What is being asked =>
Format the text lines from all of the records as a JSON list of strings, one string per line, with blank lines omitted. Leave the pictures out of the answer.

[Page images and extracted text]
_ _ _ _ _
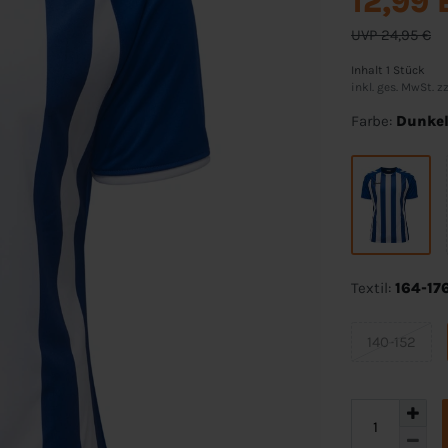
12,99
UVP 24,95 €
Inhalt
1
Stück
inkl. ges. MwSt. zz
Farbe:
Dunke
Textil:
164-17
140-152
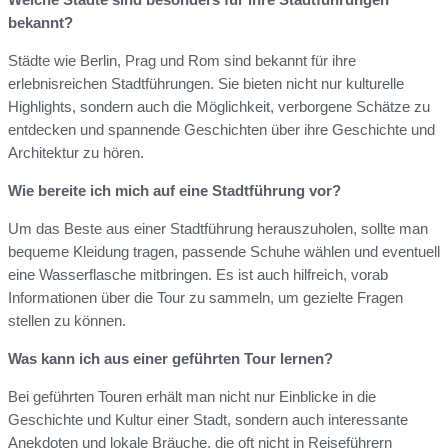
bekannt?
Städte wie Berlin, Prag und Rom sind bekannt für ihre
erlebnisreichen Stadtführungen. Sie bieten nicht nur kulturelle
Highlights, sondern auch die Möglichkeit, verborgene Schätze zu
entdecken und spannende Geschichten über ihre Geschichte und
Architektur zu hören.
Wie bereite ich mich auf eine Stadtführung vor?
Um das Beste aus einer Stadtführung herauszuholen, sollte man
bequeme Kleidung tragen, passende Schuhe wählen und eventuell
eine Wasserflasche mitbringen. Es ist auch hilfreich, vorab
Informationen über die Tour zu sammeln, um gezielte Fragen
stellen zu können.
Was kann ich aus einer geführten Tour lernen?
Bei geführten Touren erhält man nicht nur Einblicke in die
Geschichte und Kultur einer Stadt, sondern auch interessante
Anekdoten und lokale Bräuche, die oft nicht in Reiseführern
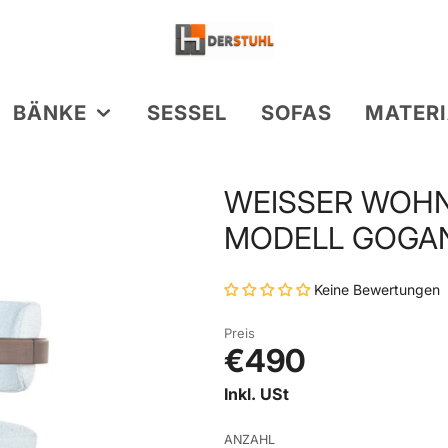
BÄNKE
SESSEL
SOFAS
MATERI
IEN
IEN
ODUKTE
KATEGORIEN
WEISSER WOHN-
DESIGN PRODUKTE
 STÜHLE
TISCHE
NKE
EDER
BAR STÜHLE
BÜFFELLEDER
ODELL GOGAN
 TISCHE
KOCHINSEL STÜHLE
SAMT & STOFF
E
MMER TISCHE
HOLZ & METALL
Keine Bewertungen
HOLZMÖBEL
HOLZ TISCHE
Preis
€490
Inkl. USt
ANZAHL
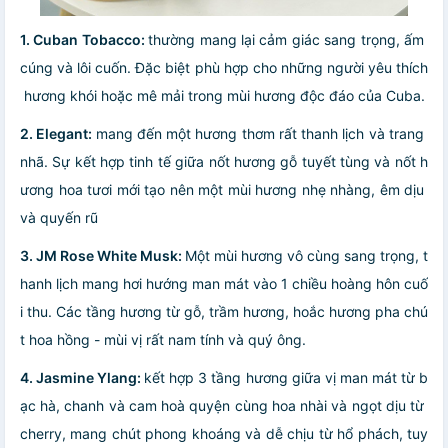
1. Cuban Tobacco:
thường mang lại cảm giác sang trọng, ấm
cúng và lôi cuốn. Đặc biệt phù hợp cho những người yêu thích
hương khói hoặc mê mải trong mùi hương độc đáo của Cuba.
2. Elegant:
mang đến một hương thơm rất thanh lịch và trang
nhã. Sự kết hợp tinh tế giữa nốt hương gỗ tuyết tùng và nốt h
ương hoa tươi mới tạo nên một mùi hương nhẹ nhàng, êm dịu
và quyến rũ
3. JM Rose White Musk:
Một mùi hương vô cùng sang trọng, t
hanh lịch mang hơi hướng man mát vào 1 chiều hoàng hôn cuố
i thu. Các tầng hương từ gỗ, trầm hương, hoắc hương pha chú
t hoa hồng - mùi vị rất nam tính và quý ông.
4. Jasmine Ylang:
kết hợp 3 tầng hương giữa vị man mát từ b
ạc hà, chanh và cam hoà quyện cùng hoa nhài và ngọt dịu từ
cherry, mang chút phong khoáng và dễ chịu từ hổ phách, tuy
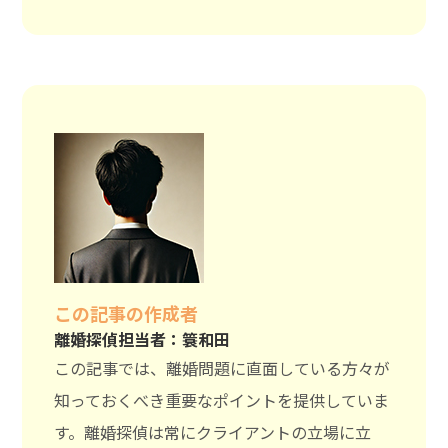
この記事の作成者
離婚探偵担当者：簑和田
この記事では、離婚問題に直面している方々が
知っておくべき重要なポイントを提供していま
す。離婚探偵は常にクライアントの立場に立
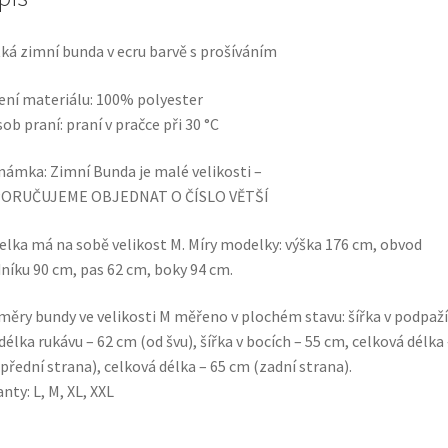
ká zimní bunda v ecru barvě s prošíváním
ení materiálu: 100% polyester
ob praní: praní v pračce při 30 °C
ámka: Zimní Bunda je malé velikosti –
ORUČUJEME OBJEDNAT O ČÍSLO VĚTŠÍ
lka má na sobě velikost M. Míry modelky: výška 176 cm, obvod
níku 90 cm, pas 62 cm, boky 94 cm.
ěry bundy ve velikosti M měřeno v plochém stavu: šířka v podpaží
délka rukávu – 62 cm (od švu), šířka v bocích – 55 cm, celková délka 
přední strana), celková délka – 65 cm (zadní strana).
anty: L, M, XL, XXL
_ _ _ _ _
Response =>
[
  "12,99",
  "UVP 24,95 €",
  "Inhalt",
  "1",
  "Stück",
  "inkl. ges. MwSt. zz",
  "Farbe:",
  "Dunke",
  "Textil:",
  "164-17",
  "140-152",
  "bekannt?",
  "Städte wie Berlin, Prag und Rom sind bekannt für ihre",
  "erlebnisreichen Stadtführungen. Sie bieten nicht nur kulturelle",
  "Highlights, sondern auch die Möglichkeit, verborgene Schätze zu",
  "entdecken und spannende Geschichten über ihre Geschichte und",
  "Architektur zu hören.",
  "Wie bereite ich mich auf eine Stadtführung vor?",
  "Um das Beste aus einer Stadtführung herauszuholen, sollte man",
  "bequeme Kleidung tragen, passende Schuhe wählen und eventuell",
  "eine Wasserflasche mitbringen. Es ist auch hilfreich, vorab",
  "Informationen über die Tour zu sammeln, um gezielte Fragen",
  "stellen zu können.",
  "Was kann ich aus einer geführten Tour lernen?",
  "Bei geführten Touren erhält man nicht nur Einblicke in die",
  "Geschichte und Kultur einer Stadt, sondern auch interessante",
  "Anekdoten und lokale Bräuche, die oft nicht in Reiseführern",
  "BÄNKE",
  "SESSEL",
  "SOFAS",
  "MATERI",
  "IEN",
  "IEN",
  "ODUKTE",
  "KATEGORIEN",
  "WEISSER WOHN-",
  "DESIGN PRODUKTE",
  " STÜHLE",
  "TISCHE",
  "NKE",
  "EDER",
  "BAR STÜHLE",
  "BÜFFELLEDER",
  "ODELL GOGAN",
  " TISCHE",
  "KOCHINSEL STÜHLE",
  "SAMT & STOFF",
  "E",
  "MMER TISCHE",
  "HOLZ & METALL",
  "Keine Bewertungen",
  "HOLZMÖBEL",
  "HOLZ TISCHE",
  "Preis",
  "€490",
  "Inkl. USt",
  "ANZAHL",
  "1. Cuban Tobacco:",
  "thường mang lại cảm giác sang trọng, ấm",
  "cúng và lôi cuốn. Đặc biệt phù hợp cho những người yêu thích",
  "hương khói hoặc mê mải trong mùi hương độc đáo của Cuba.",
  "2. Elegant:",
  "mang đến một hương thơm rất thanh lịch và trang",
  "nhã. Sự kết hợp tinh tế giữa nốt hương gỗ tuyết tùng và nốt h",
  "ương hoa tươi mới tạo nên một mùi hương nhẹ nhàng, êm dịu",
  "và quyến rũ",
  "3. JM Rose White Musk:",
  "Một mùi hương vô cùng sang trọng, t",
  "hanh lịch mang hơi hướng man mát vào 1 chiều hoàng hôn cuố",
  "i thu. Các tầng hương từ gỗ, trầm hương, hoắc hương pha chú",
  "t hoa hồng - mùi vị rất nam tính và quý ông.",
  "4. Jasmine Ylang:",
  "kết hợp 3 tầng hương giữa vị man mát từ b",
  "ạc hà, chanh và cam hoà quyện cùng hoa nhài và ngọt dịu từ",
  "cherry, mang chút phong khoáng và dễ chịu từ hổ phách, tuy",
  "この記事の作成者",
  "離婚探偵担当者：簑和田",
  "この記事では、離婚問題に直面している方々が",
  "知っておくべき重要なポイントを提供していま",
  "す。離婚探偵は常にクライアントの立場に立",
  "ká zimní bunda v ecru barvě s prošíváním",
  "ení materiálu: 100% polyester",
  "ob praní: praní v pračce při 30 °C",
  "ámka: Zimní Bunda je malé velikosti –",
  "ORUČUJEME OBJEDNAT O ČÍSLO VĚTŠÍ",
  "lka má na sobě velikost M. Míry modelky: výška 176 cm, obvod",
  "níku 90 cm, pas 62 cm, boky 94 cm.",
  "ěry bundy ve velikosti M měřeno v plochém stavu: šířka v podpaží",
  "délka rukávu – 62 cm (od švu), šířka v bocích – 55 cm, celková délka ",
  "přední strana), celková délka – 65 cm (zadní strana).",
  "anty: L, M, XL, XXL"
]